Imagine the most luxurious display of flowers ever: vibrant colour, enormous blooms, so over the top that 10 of them is almost too much, flowers that will last a fortnight in a vase even if you forget to change their water and leave them by a hot window.
Now imagine picking them in your backyard. Imagine mid-summer too, a sun delivering actual heat, cicadas yelling, the scent of sunscreen and bushfire smoke with a tinge of salt and sea. That's what you'll be growing if you plant lilies now.
The best lilies for cut flowers may be Asiatic lilies, with short, sturdy stems and no fragrance to upset sensitive noses. They bloom around Christmas time. Orientals are some of the most flamboyantly flowered and fragrant of all lilies, blooming January-February on strong, tall multi-flowered stems. Orientals are also the most heat tolerant of all lilies.
If you want totally over-the-top blooms, go for the double oriental lilies, ostentatiously petalled and bred to have no stamens - stamens can stain a tablecloth or any cloth that brushes by, so otherwise need to be snipped from bunches of liliums. 'Orienpet' are hybrids between Oriental Lilies and the hardy Christmas Lily, Lilium longiflorum - and an excellent garden and cut flower choice.
You'll recoup the investment with the first bunch of stunning blooms, whether they go in your own vase, or to a friend.
Actually the best 'cut flower' lily is the one that will actually survive in your garden. You may be better off with the less spectacular Trumpet Lilies, thinner stemmed, with up to 20 blooms per stem - though in dry conditions here ours bloom with only 3-4 flowers per stem. But they do tend to survive droughts - and even bloom - where Asiatic Lilies may die if they are unhappy.

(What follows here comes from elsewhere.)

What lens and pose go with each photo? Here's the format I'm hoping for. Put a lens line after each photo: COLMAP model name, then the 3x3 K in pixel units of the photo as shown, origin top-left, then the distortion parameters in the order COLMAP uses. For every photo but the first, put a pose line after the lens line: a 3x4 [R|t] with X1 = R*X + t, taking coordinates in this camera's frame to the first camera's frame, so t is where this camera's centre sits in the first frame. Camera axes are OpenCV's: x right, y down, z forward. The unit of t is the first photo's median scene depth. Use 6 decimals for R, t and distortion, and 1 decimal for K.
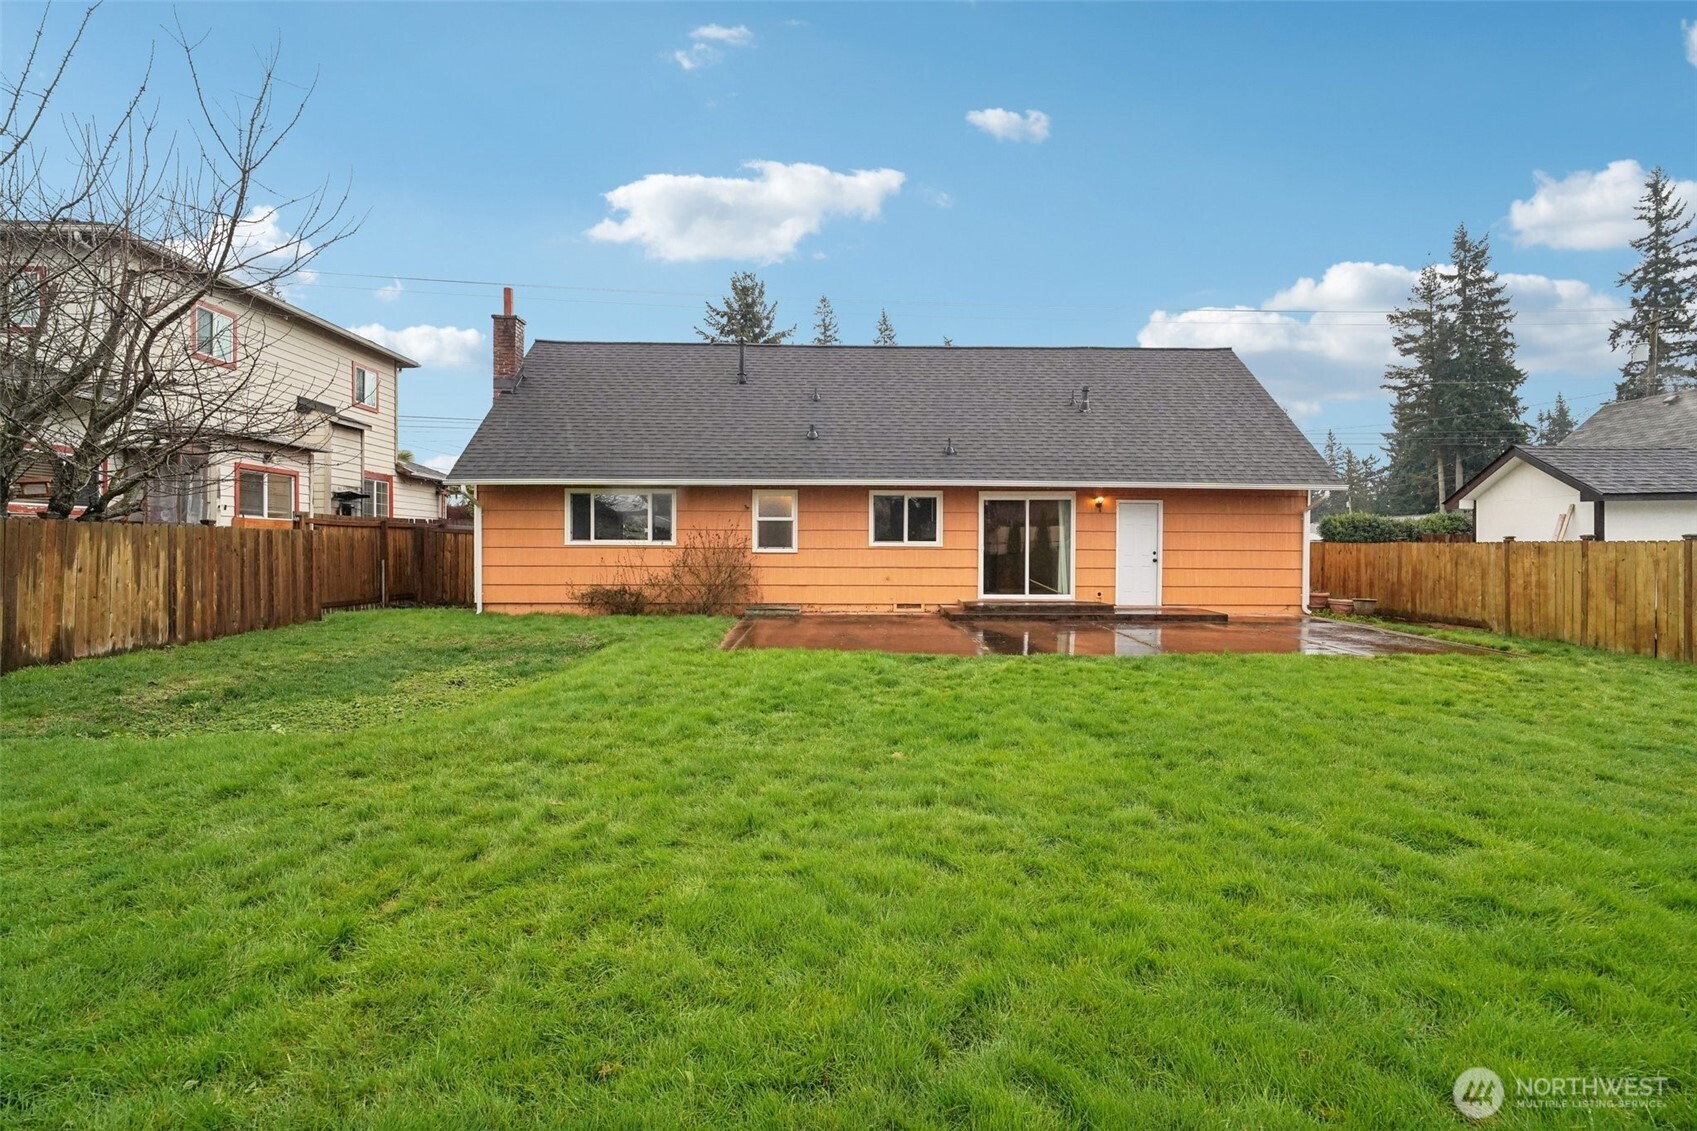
lens RADIAL K [[816.6, 0, 848.9], [0, 816.6, 558.3], [0, 0, 1]] dist [-0.018602, 0.009590]
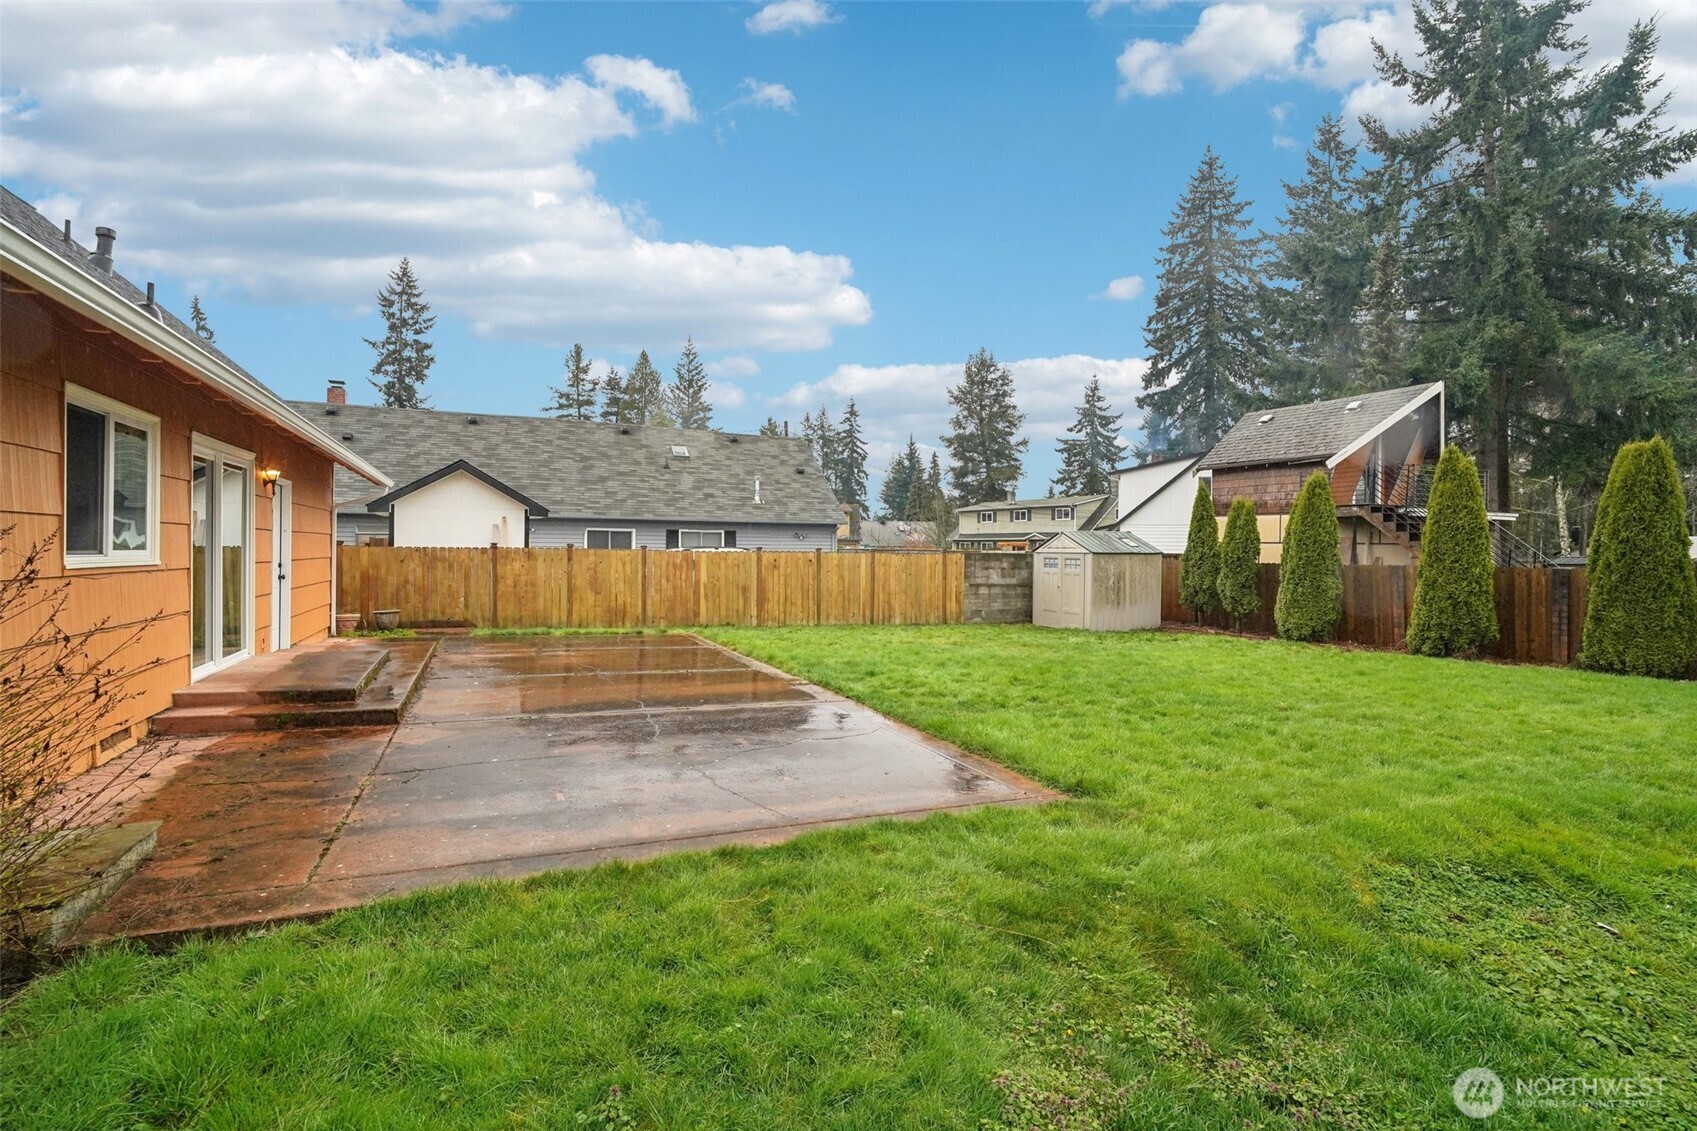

Christmas Lilies are hardy too - the pure white trumpet lilies that fill florist shops during December - they are easily grown, quick to increase and fragrant, or look for the new varieties of the old-fashioned garden staple tiger lilies. The new ones come in reds and pinks and not just tiger orange, and they don't demand perfect garden skills, or any skill at all if planted in the right place.
What is the right place for a lily? Think lush forest understory, all rich, moist, humus-rich soil where their roots are in shade but the heads can reach up to dappled morning sunlight. The best lilies I have ever seen grow in the southern temperate rainforest soils near here. If you lack your own rainforest, add mulch, mulch, and mulch, and water at least twice a week.
Plant your liliums in dappled shade, with a touch of fertiliser in late winter and after flowering, which is also the time to cut the tops off so the plants don't waste strength maturing seed. Bulbs should be planted now i.e. this weekend until the weather warms, which given climate changes might be next weekend or early January.
If you are industrious and extravagant, plant a few lily bulbs every week till late winter. They'll bloom 8-14 weeks from planting, thus giving you spectacular flowers from before Christmas to late summer. Plant lots, so your garden glows but you also have plenty to give away.
You'll recoup the investment with the first bunch of stunning blooms, whether they go in your own vase, or to a friend. No need add anything else; no way to adorn them without looking tacky. Just 10 glorious clusters of lilies. Tend them just a little, and every year you will get more ... and more.
Lilies do far more than double in number every year. Thin them out at least every four years, till finally one winter you begin giving away lily starter kits to friends, to chase away the winter glooms with visions of mid-summer.
This week I am not:
- Planting liliums, strawberries or anything - I am post-surgery so gardening is off the table, er, off the spade, for a while.
- Picking the hard fruit of Himalayan Pears (usually regarded just as ornamental) to boil for hours till soft enough to release the juice to make a golden version of quince jelly.
- Or doing the same to the quinces and medlars.
But I am:
- Watching the parrots tuck into the cumquats.
- Watching the wallabies tuck into everything from the pelargoniums to the low hanging lemons.
- Glad I planted 6 nerines 10 years ago, because they and their progeny are blooming, and it's wonderful.